O português brasileiro tem um traço marcante: nós misturamos tu e você como se fossem arroz e feijão. "Você sabe que eu te amo" é o modo normal pelo qual a maioria da população (variações regionais à parte) expressa seu amor —pelo menos quando ele é sincero.
A correção clássica de "tu sabes que te amo" pode ter um adepto ou outro, mas essa frase sussurada no ouvido deixaria a maioria dos nativos de pé atrás. "Você sabe que eu a (o) amo", nem se fala. Alguém duvida que o coração fale mais alto do que a gramática normativa?
Corre por aí a lenda de que isso é feio, uma vergonha. Estaríamos diante de mais uma prova de que somos todos errados, pois nem mesmo a nossa língua conseguimos falar direito, ao contrário dos portugueses.
Trata-se de uma asneira transatlântica. Vergonha é que tanta gente dê crédito a ela, num mecanismo neurótico pelo qual cuspimos no espelho todo dia como Narcisos às avessas (obrigado, Nelson) por falarmos uma língua que não podemos deixar de falar, visto ser a nossa, enquanto suspiramos por uma que ninguém fala, uma vez que não existe.
O que os patrulheiros da normatividade denunciam como "mistura de tratamento" está consolidado na norma culta urbana brasileira há muitas gerações.
Deriva de um rearranjo pronominal em que "você" tomou em grande parte o lugar da segunda pessoa do singular, que no entanto manteve seu prestígio no papel de pronome oblíquo, "te" –mais funcional na oralidade do que "o" e "a". (O "tu" continua vivo em parte do país, mas quase sempre conjugado na terceira pessoa, "tu vai".)
Se tudo isso se encontra além da consagração quando o falante está de bermuda –isto é, no discurso informal, familiar–, ainda provoca estranhamento em situações de maior vigilância, sobretudo por escrito.
Sim, convém saber a hora de relaxar com a mistura de tratamento (mensagens de WhatsApp costumam estar incluídas aqui).

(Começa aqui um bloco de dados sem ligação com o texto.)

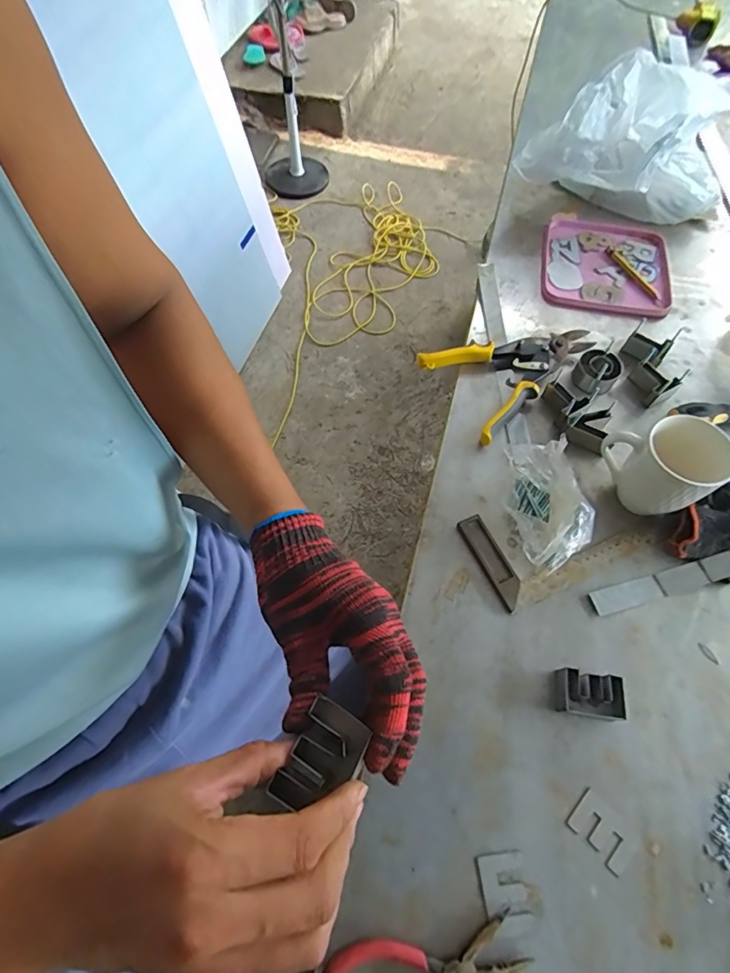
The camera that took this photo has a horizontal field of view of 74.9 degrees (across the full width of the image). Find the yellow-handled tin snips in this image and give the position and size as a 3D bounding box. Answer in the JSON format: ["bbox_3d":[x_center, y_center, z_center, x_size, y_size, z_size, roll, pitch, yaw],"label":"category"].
[{"bbox_3d":[0.204,-0.161,0.641,0.214,0.029,0.149,-26,66,-14],"label":"yellow-handled tin snips"}]

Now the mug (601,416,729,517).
[{"bbox_3d":[0.321,-0.022,0.521,0.077,0.113,0.103,-26,66,-13],"label":"mug"}]

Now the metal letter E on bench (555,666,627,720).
[{"bbox_3d":[0.213,0.198,0.452,0.053,0.027,0.038,10,63,4],"label":"metal letter E on bench"}]

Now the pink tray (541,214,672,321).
[{"bbox_3d":[0.379,-0.353,0.751,0.184,0.019,0.211,12,63,5],"label":"pink tray"}]

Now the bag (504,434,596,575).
[{"bbox_3d":[0.198,0.014,0.526,0.075,0.068,0.141,-6,63,-4],"label":"bag"}]

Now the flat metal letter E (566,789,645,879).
[{"bbox_3d":[0.208,0.299,0.414,0.039,0.004,0.054,-40,70,-19],"label":"flat metal letter E"}]

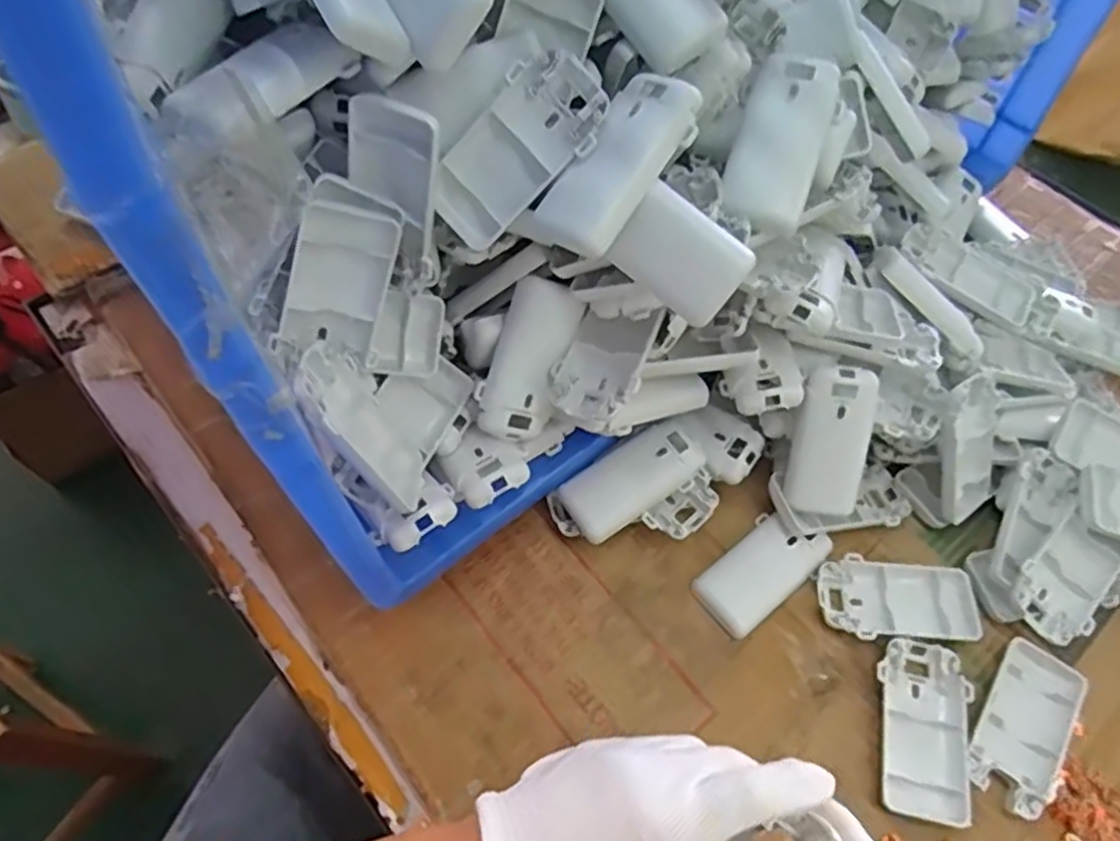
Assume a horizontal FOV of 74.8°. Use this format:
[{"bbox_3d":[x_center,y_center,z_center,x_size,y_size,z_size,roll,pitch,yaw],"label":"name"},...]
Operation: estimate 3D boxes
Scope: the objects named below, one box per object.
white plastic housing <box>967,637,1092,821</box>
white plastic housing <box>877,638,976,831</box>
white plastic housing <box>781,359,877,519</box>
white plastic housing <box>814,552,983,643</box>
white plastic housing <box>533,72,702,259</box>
[{"bbox_3d":[0.272,0.179,0.426,0.050,0.011,0.094,33,66,19],"label":"white plastic housing"},{"bbox_3d":[0.211,0.178,0.425,0.050,0.011,0.097,8,60,6],"label":"white plastic housing"},{"bbox_3d":[0.171,0.013,0.462,0.043,0.095,0.008,8,16,6],"label":"white plastic housing"},{"bbox_3d":[0.213,0.112,0.463,0.095,0.007,0.050,0,60,1],"label":"white plastic housing"},{"bbox_3d":[0.028,-0.121,0.342,0.041,0.012,0.090,38,94,21],"label":"white plastic housing"}]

E também a hora de seguir à risca, para poupar dor de cabeça, o que dita a gramática normativa.
Isso ocorre porque a distância entre escrita e oralidade, que existe em qualquer língua, é especialmente grande no português brasileiro. Nossos tradutores precisam quebrar a cabeça diante de frases banais em diálogos literários, divididos entre o que soa formal demais ao ouvido e o que parece informal demais ao olho.
O erro está em supor ser possível "corrigir" esse descompasso com a imposição da escrita sobre a oralidade. Nunca vai acontecer. Se um dos polos ceder, como é provável que um dia ceda, será o da velha normatividade.

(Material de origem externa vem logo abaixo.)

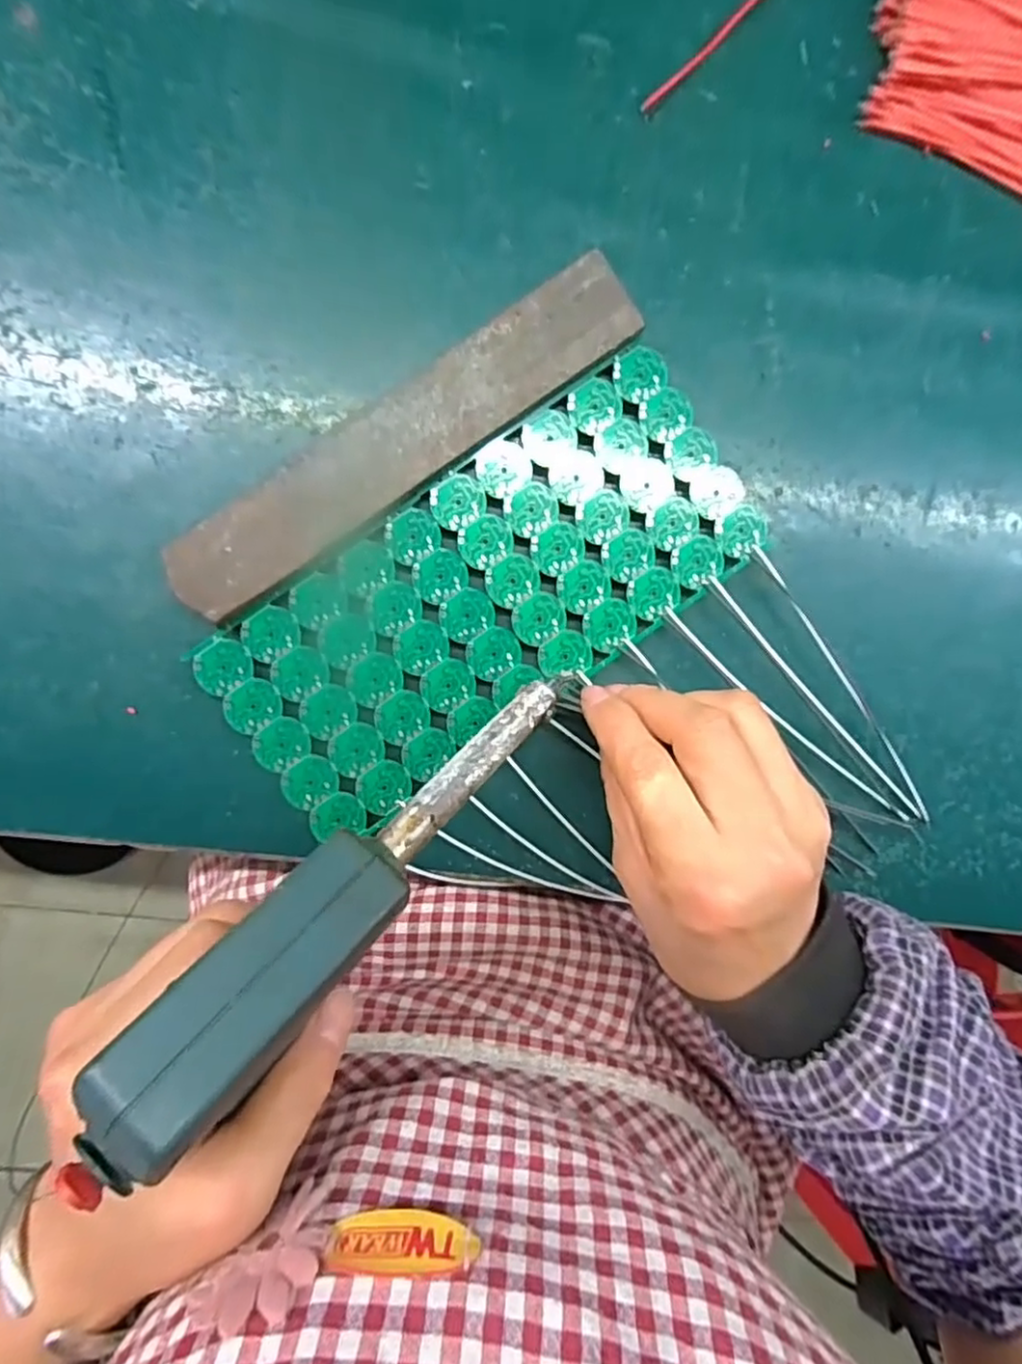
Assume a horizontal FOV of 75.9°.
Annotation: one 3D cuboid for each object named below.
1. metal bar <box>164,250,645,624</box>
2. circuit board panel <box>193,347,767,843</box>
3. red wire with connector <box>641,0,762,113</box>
[{"bbox_3d":[-0.039,-0.091,0.250,0.196,0.016,0.034,-36,96,-2],"label":"metal bar"},{"bbox_3d":[-0.008,-0.033,0.258,0.212,0.004,0.092,-36,96,-2],"label":"circuit board panel"},{"bbox_3d":[0.090,-0.265,0.258,0.108,0.004,0.008,-44,96,-1],"label":"red wire with connector"}]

Foi o que aconteceu com a mistura de tratamento em Portugal, em cuja direção nossos normativos gostam de se ajoelhar. A diferença é que lá pouca gente acha que isso seja um problema.
Uma frase como "Deixem aqui as vossas malas", com sua mistura de "vocês" com o pronome possessivo da velha segunda pessoa do plural (vossas), está consagrada na fala e na escrita portuguesa.
Se aqui o relativo desuso de "tu" provocou a mistura, lá isso se deveu ao que o linguista Fernando Venâncio chama de "drástica redução nos usos de vós sujeito, gradualmente substituído por vocês".
A semelhança dos casos é gritante. No entanto, acrescenta Venâncio, "no contexto português europeu, a noção de ‘mistura de tratamento’ é praticamente desconhecida". Ninguém perde o sono ou se ajoelha no milho por causa disso.
Se posso te dar um conselho, você também não deveria.